«Великий князь питал необычайную страсть к маленькому уголку земли, где он был рожден. Он постоянно думал о своей родине, хотя покинул ее, когда ему было тринадцать; его воображение распалялось, когда он говорил о ней, и, поскольку никто из его окружения никогда не бывал в том месте, которое он считал волшебным раем, он день за днем рассказывал нам фантастические истории, от которых нас буквально клонило в сон».
Привязанность Петра к своему маленькому княжеству вызвала дипломатическое затруднение, в котором оказалась замешана и Екатерина. Осенью 1750 года датский дипломат, граф Линар, прибыл в Санкт-Петербург, чтобы обсудить обмен Гольштейна на графство Ольденбург – территорию на побережье Северного моря, находящуюся под контролем Дании. Граф Бестужев страстно желал совершить этот обмен, чтобы устранить препятствие для союза между Данией и Россией, который он давно хотел заключить. Чувства Петра к своему княжеству не имели для Бестужева никакого значения
Когда граф Линар объявил о своей миссии, Бестужев вызвал барона Иоганна Пехлина, министра Петра в Гольштейне. Пехлин – толстый, низкорослый, хитрый, пронырливый человек, пользовавшийся доверием Бестужева, был наделен полномочиями начать переговоры с Линаром. Чтобы успокоить своего формального повелителя, великого князя Петра, Пехлин сказал ему, что слушать – это совсем не то же самое, что вести переговоры, что о полноценных переговорах пока не могло быть и речи, и, кроме того, Петр всегда обладал правом прервать дискуссию, когда он пожелает. Петр позволил Пехлину начинать, но рассчитывал, что Екатерина поможет ему советом.
«Я приняла известие об этих переговорах с большим раздражением и беспокойством и противодействовала им, сколько могла; мне, впрочем, кроме него, никто не говорил об этом ни слова, и ему предписывали держать это в величайшей тайне, в особенности, прибавляли, по отношению к дамам. Я думаю, что это предостережение касалось меня больше, нежели других; но в этом ошибались, потому что первым делом великого князя было сказать мне об этом.

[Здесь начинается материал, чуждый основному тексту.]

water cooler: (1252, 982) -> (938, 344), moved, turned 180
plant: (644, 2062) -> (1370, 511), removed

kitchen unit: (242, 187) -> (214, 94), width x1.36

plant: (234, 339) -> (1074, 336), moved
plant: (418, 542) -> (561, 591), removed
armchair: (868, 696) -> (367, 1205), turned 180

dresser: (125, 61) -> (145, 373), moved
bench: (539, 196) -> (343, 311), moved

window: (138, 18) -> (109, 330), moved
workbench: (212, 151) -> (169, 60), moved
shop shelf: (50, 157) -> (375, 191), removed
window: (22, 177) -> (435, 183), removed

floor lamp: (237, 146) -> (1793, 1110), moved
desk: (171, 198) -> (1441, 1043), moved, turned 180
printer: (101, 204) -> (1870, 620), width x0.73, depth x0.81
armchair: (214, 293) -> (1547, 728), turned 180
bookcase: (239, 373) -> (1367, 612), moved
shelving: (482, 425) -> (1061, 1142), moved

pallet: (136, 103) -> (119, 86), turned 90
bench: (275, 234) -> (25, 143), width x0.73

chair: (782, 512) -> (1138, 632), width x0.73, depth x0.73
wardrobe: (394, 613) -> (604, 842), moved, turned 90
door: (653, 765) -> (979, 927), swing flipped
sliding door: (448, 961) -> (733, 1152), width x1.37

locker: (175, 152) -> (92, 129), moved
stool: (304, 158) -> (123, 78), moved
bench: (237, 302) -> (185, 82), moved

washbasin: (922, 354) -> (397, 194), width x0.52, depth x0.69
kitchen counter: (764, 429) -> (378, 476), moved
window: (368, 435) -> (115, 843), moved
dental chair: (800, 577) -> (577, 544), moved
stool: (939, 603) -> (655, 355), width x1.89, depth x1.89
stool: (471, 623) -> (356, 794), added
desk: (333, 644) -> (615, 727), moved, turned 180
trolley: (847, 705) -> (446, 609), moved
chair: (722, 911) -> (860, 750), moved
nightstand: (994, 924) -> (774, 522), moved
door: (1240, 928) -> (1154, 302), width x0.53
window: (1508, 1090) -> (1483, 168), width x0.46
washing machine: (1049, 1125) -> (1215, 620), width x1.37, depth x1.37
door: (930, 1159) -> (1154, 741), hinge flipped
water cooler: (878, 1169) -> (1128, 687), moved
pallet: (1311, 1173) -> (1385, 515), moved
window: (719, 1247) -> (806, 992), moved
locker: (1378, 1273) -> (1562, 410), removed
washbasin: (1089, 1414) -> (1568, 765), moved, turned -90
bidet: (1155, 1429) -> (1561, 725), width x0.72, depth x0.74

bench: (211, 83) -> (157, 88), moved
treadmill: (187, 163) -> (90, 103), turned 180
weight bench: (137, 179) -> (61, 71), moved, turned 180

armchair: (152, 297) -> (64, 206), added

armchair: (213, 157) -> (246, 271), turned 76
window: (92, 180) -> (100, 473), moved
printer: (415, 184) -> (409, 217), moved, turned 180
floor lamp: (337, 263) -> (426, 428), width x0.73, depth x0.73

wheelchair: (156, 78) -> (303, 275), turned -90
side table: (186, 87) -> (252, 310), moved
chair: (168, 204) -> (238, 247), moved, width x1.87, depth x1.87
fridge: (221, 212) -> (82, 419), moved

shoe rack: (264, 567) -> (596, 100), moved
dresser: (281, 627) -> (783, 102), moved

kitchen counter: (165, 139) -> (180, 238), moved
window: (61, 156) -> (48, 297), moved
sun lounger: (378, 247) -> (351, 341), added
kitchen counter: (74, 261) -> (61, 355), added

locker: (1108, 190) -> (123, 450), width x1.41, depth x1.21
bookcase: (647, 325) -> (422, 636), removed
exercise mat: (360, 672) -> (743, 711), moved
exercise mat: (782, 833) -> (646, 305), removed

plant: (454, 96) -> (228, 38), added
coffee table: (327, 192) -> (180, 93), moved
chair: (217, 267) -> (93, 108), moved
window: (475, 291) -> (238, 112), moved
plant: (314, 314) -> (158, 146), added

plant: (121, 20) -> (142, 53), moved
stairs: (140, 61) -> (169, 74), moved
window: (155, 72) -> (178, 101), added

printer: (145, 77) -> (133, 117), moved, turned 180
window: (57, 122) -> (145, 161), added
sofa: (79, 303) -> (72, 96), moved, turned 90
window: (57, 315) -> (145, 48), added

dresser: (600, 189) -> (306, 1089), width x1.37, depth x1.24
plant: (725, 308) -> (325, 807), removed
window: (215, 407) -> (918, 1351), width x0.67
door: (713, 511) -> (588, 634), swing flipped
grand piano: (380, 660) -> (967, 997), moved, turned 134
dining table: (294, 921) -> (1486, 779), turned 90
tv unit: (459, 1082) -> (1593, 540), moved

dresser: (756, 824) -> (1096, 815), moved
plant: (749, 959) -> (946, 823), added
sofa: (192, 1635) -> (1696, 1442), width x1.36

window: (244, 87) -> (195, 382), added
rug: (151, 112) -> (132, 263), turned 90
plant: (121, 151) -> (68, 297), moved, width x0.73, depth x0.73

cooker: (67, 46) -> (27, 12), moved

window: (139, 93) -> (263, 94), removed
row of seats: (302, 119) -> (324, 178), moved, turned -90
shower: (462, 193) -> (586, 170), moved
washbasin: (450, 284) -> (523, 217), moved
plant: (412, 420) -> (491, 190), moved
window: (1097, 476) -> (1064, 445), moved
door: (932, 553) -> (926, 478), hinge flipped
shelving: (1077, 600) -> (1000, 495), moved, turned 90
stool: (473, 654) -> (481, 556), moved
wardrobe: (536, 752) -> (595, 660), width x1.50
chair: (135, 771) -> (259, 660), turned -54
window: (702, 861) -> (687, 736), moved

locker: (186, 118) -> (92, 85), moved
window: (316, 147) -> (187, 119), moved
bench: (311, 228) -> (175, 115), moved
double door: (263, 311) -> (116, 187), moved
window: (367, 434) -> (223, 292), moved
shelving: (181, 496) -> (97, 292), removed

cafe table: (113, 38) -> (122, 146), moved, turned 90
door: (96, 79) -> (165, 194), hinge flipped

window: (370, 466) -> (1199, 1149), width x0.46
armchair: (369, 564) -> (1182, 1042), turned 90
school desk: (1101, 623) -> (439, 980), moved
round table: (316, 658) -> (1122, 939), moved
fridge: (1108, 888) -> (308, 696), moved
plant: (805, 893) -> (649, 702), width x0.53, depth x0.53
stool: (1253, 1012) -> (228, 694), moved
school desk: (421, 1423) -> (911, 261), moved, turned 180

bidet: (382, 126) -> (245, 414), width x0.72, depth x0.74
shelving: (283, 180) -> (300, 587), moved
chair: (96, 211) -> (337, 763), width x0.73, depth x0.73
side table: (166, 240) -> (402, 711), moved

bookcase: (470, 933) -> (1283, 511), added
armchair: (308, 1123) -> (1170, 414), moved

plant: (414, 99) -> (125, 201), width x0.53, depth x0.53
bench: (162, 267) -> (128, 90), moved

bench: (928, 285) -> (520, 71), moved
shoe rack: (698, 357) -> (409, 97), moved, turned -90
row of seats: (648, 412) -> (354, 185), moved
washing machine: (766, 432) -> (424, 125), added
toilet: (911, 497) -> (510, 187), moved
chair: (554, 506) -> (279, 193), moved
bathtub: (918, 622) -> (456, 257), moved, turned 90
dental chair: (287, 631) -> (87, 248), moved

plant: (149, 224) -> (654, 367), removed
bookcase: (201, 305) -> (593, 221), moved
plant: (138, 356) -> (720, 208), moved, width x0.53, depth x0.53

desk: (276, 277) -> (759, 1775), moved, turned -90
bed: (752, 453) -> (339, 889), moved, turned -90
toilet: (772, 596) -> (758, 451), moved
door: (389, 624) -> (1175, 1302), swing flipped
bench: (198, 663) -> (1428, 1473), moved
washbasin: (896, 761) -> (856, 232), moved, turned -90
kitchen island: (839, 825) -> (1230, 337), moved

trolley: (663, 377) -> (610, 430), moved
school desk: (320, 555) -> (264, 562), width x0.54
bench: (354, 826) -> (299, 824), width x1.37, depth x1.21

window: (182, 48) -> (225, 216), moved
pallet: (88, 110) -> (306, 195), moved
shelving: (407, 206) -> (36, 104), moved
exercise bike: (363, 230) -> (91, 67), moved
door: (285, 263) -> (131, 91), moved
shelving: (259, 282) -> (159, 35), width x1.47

Чем больше подвигались переговоры, тем больше старались выставить их великому князю в благоприятном и заманчивом виде; часто я видела его в восхищении от того, что он приобретет; затем он испытывал мучительные колебания и сожаления от того, что ему придется потерять. Когда видели, что он колеблется, замедляли переговоры и возобновляли их лишь после того, как изобретали какую-нибудь новую приманку, чтобы заставить его видеть вещи в благоприятном свете».